If that pace of contraction is confirmed this week, Hong Kong will officially be in recession. Many analysts believe that there are even worse declines in store next year as manufacturers feel the full impact of a consumer slowdown in Euope and the United States.
John Tsang, Hong Kong's Financial Secretary, said on Wednesday that the Government's full-year forecast of growth of between 4 and 5 per cent would need to be revised down tomorrow, prompting fears of a significant readjustment of the immediate outlook.
Several brokerage houses, including Morgan Stanley and Goldman Sachs, are forecasting that Hong Kong's growth in 2009 will advance at the anaemic pace of 2.2 per cent amid more dramatic declines in exports and domestic consumption.
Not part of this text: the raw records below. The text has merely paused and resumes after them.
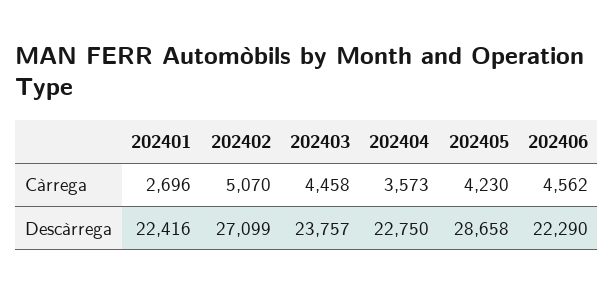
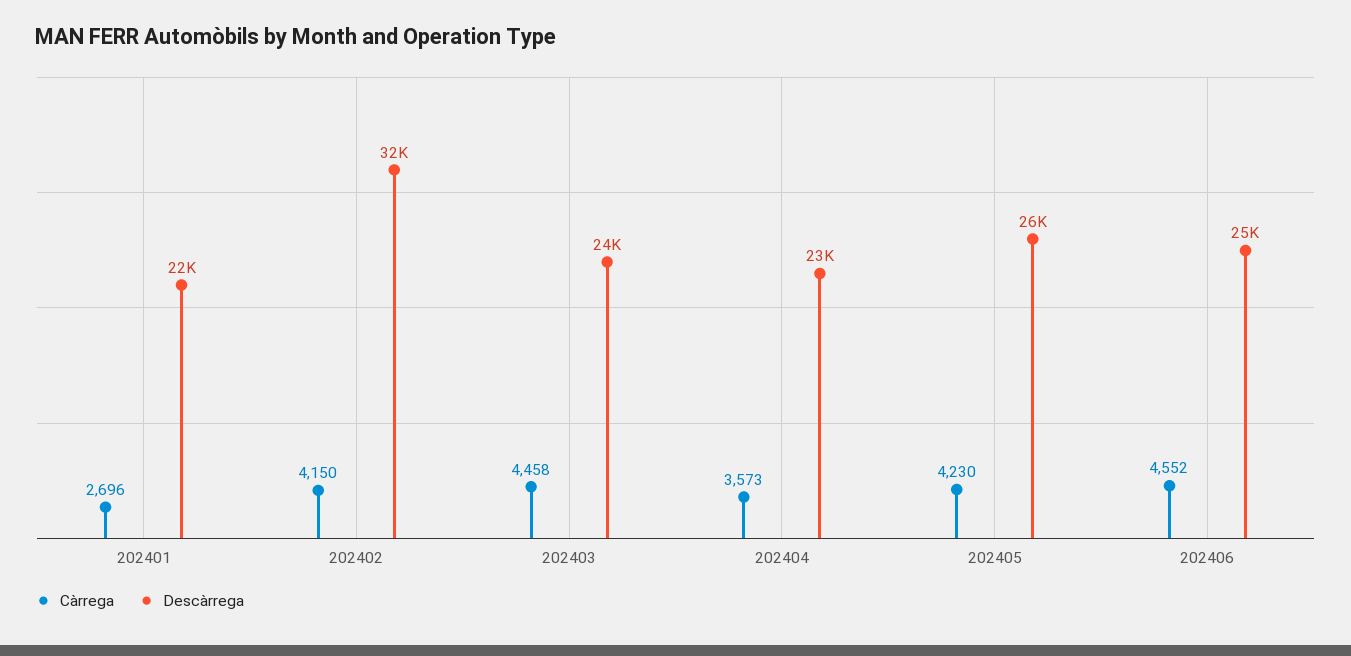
  {
    "Càrrega": {
      "202401": 2696,
-     "202402": 5070,
+     "202402": 4150,
      "202403": 4458,
      "202404": 3573,
      "202405": 4230,
-     "202406": 4562
+     "202406": 4552
    },
    "Descàrrega": {
      "202401": 22416,
-     "202402": 27099,
+     "202402": 32000,
      "202403": 23757,
      "202404": 22750,
-     "202405": 28658,
+     "202405": 26000,
-     "202406": 22290
+     "202406": 25000
    }
  }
In a note published this week, Denise Yam, Morgan Stanley's Hong Kong economist, asked clients for their understanding because her forecasts had been revised four times in three months. Hong Kong, she said, “remains extremely vulnerable to the considerable uncertainty we still face in the global economic outlook”.
The deepening gloom surrounding Hong Kong arises from three unique characteristics — factors that contributed strongly to its raging, four-year bull market but now could combine to make its economy more unstable than others in the region.
Despite surviving relatively intact through the summer, Hong Kong has begun to suffer the effects of being a global financial hub during a global financial crisis. Investment banks and other financial services firms that rushed to expand their operations in Hong Kong when Chinese growth seemed to be unstoppable are being forced to make substantial staffing cuts.
Equally critical to Hong Kong has been its immediate proximity to Guangdong, the workshop of China and one of the most heavily industrialised parts of the mainland. As American households have tightened their purse-strings, so Guangdong has taken a series of heavy blows — and the pain is being felt in Hong Kong. Half the toy factories in Guangdong have been closed and new analysis by CLSA Asia Securities suggests that as many as 20 factories per day are being shut down in the Pearl River Delta.
Yet potentially the most damaging factor for Hong Kong will be its status as the principal re-export centre for trade between China and the rest of the world. In addition to slumping global demand for the goods themselves, Hong Kong has found itself a victim of an extension of the credit crunch that has affected shipping. Shipping industry sources suggest that the entire system governing payments for cargoes as goods are transferred worldwide has been stymied by a lack of trust, hurting logistics hubs such as Hong Kong, in particular.
Sean Yokota, an economist at UBS, said that recession for Hong Kong was “inevitable”. “Economies do not operate in silos where a global slowdown impacts just the net export component of GDP and leaves consumption and investment unharmed.”